(WHAT THIS TASK INVOLVES) Rewrite the stretch from the start of the items through the line that contains "order: order -> more", changing every "colour" to "color" and keeping everything else the same.

(RECORDED DATA)
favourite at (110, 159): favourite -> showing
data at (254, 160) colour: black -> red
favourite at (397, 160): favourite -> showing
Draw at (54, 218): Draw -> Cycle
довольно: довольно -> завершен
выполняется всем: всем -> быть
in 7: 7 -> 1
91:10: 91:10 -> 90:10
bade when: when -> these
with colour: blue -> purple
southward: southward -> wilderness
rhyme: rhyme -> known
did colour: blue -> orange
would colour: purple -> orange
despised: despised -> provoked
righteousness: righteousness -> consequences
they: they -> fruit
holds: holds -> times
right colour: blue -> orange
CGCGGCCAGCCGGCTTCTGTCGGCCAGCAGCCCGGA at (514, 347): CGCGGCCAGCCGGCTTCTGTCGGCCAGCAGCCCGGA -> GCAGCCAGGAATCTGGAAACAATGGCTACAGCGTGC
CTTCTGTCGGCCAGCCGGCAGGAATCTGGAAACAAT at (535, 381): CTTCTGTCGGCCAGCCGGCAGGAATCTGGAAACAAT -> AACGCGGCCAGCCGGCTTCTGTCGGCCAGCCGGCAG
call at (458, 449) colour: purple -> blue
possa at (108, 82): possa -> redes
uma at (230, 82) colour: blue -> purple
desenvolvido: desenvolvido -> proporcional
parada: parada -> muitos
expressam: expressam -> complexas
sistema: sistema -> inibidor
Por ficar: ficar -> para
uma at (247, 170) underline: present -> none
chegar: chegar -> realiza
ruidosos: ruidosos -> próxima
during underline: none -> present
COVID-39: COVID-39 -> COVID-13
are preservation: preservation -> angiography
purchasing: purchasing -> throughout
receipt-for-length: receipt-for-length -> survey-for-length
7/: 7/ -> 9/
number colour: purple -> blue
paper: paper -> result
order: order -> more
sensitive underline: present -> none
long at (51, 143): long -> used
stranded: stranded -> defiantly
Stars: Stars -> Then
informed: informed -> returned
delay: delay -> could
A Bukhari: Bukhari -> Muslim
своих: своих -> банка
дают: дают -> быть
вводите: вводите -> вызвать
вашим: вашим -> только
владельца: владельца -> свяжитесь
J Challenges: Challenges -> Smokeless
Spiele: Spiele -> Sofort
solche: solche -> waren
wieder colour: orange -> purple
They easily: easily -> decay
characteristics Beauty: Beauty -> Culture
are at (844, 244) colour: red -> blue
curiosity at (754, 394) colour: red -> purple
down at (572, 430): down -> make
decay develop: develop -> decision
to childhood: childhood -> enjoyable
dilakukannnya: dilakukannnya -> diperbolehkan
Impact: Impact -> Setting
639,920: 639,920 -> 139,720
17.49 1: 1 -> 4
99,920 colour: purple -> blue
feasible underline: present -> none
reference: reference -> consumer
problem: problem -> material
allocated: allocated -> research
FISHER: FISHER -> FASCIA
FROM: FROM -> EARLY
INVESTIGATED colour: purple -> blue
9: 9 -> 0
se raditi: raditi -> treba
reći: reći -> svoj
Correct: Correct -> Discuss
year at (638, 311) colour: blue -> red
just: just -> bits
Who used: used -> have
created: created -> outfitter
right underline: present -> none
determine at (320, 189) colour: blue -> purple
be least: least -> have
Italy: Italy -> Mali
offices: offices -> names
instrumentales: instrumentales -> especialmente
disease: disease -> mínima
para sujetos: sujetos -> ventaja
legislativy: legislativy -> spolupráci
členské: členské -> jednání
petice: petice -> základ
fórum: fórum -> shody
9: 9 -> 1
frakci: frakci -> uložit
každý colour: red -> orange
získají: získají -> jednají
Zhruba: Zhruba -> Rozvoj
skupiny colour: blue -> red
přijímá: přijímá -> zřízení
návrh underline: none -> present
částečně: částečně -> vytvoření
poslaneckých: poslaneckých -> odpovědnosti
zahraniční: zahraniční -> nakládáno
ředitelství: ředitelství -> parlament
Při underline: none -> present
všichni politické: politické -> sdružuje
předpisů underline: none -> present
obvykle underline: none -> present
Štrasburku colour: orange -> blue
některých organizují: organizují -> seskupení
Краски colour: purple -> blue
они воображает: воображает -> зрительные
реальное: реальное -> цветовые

(SOLUTION FOR THIS TASK)
favourite at (110, 159): favourite -> showing
data at (254, 160) color: black -> red
favourite at (397, 160): favourite -> showing
Draw at (54, 218): Draw -> Cycle
довольно: довольно -> завершен
выполняется всем: всем -> быть
in 7: 7 -> 1
91:10: 91:10 -> 90:10
bade when: when -> these
with color: blue -> purple
southward: southward -> wilderness
rhyme: rhyme -> known
did color: blue -> orange
would color: purple -> orange
despised: despised -> provoked
righteousness: righteousness -> consequences
they: they -> fruit
holds: holds -> times
right color: blue -> orange
CGCGGCCAGCCGGCTTCTGTCGGCCAGCAGCCCGGA at (514, 347): CGCGGCCAGCCGGCTTCTGTCGGCCAGCAGCCCGGA -> GCAGCCAGGAATCTGGAAACAATGGCTACAGCGTGC
CTTCTGTCGGCCAGCCGGCAGGAATCTGGAAACAAT at (535, 381): CTTCTGTCGGCCAGCCGGCAGGAATCTGGAAACAAT -> AACGCGGCCAGCCGGCTTCTGTCGGCCAGCCGGCAG
call at (458, 449) color: purple -> blue
possa at (108, 82): possa -> redes
uma at (230, 82) color: blue -> purple
desenvolvido: desenvolvido -> proporcional
parada: parada -> muitos
expressam: expressam -> complexas
sistema: sistema -> inibidor
Por ficar: ficar -> para
uma at (247, 170) underline: present -> none
chegar: chegar -> realiza
ruidosos: ruidosos -> próxima
during underline: none -> present
COVID-39: COVID-39 -> COVID-13
are preservation: preservation -> angiography
purchasing: purchasing -> throughout
receipt-for-length: receipt-for-length -> survey-for-length
7/: 7/ -> 9/
number color: purple -> blue
paper: paper -> result
order: order -> more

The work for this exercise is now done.